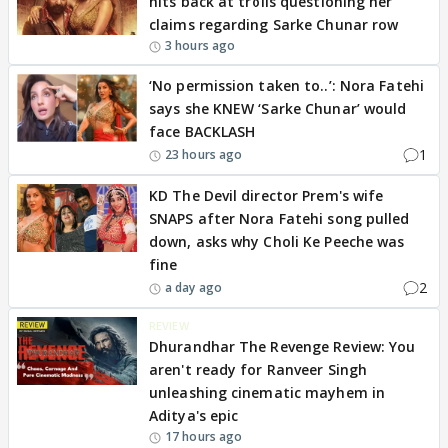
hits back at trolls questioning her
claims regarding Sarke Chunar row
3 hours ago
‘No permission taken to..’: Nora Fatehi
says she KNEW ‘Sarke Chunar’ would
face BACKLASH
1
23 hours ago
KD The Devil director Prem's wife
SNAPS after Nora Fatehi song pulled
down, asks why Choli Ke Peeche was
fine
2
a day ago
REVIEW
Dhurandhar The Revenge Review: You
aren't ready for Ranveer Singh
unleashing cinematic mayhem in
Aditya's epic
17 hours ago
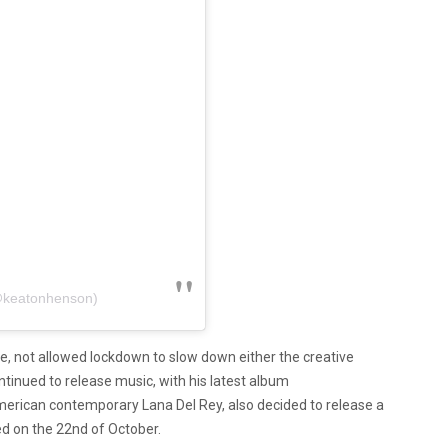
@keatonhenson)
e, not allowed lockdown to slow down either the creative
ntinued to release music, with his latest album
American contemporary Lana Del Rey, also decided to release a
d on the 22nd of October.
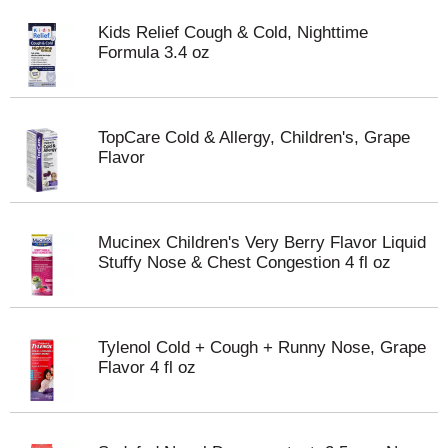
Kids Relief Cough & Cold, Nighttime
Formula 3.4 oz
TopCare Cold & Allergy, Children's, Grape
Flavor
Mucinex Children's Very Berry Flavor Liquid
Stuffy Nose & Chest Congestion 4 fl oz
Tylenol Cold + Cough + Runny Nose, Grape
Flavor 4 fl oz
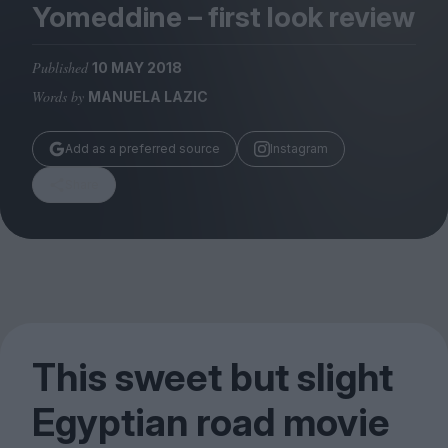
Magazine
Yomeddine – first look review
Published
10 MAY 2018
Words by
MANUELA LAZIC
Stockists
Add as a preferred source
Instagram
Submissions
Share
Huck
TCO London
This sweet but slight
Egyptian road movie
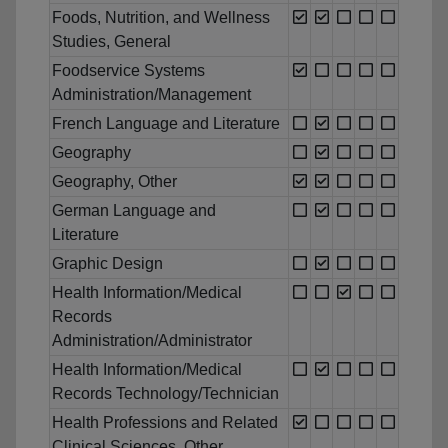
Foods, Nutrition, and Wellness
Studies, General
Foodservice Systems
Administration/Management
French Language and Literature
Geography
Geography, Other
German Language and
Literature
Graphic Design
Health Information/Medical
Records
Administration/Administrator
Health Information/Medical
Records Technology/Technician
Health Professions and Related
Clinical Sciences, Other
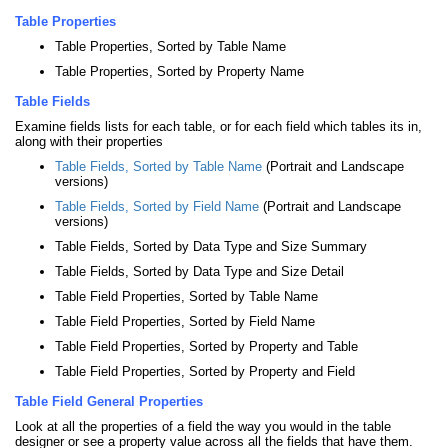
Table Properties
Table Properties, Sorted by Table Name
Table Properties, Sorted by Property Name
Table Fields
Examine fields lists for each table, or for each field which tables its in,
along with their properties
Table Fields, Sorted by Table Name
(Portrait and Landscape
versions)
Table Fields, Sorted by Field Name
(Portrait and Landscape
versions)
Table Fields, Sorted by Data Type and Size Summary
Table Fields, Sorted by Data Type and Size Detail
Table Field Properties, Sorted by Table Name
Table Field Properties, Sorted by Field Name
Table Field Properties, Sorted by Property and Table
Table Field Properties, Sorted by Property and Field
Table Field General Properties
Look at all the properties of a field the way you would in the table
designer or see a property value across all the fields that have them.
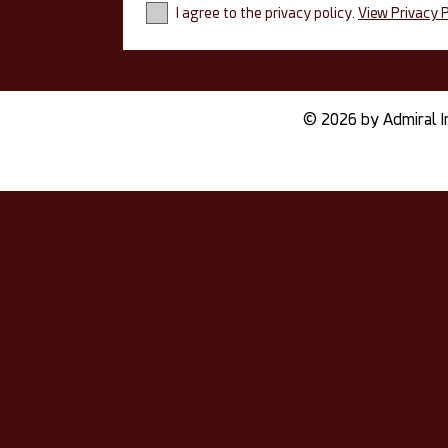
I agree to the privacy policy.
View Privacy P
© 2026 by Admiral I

--------------------------------------------------

--- Your goal ---
Copy out the lines word for word, beginning with the line that contains "I agree to the privacy policy." and continuing through the final line above.

--- Solution below ---
I agree to the privacy policy.
View Privacy P
© 2026 by Admiral I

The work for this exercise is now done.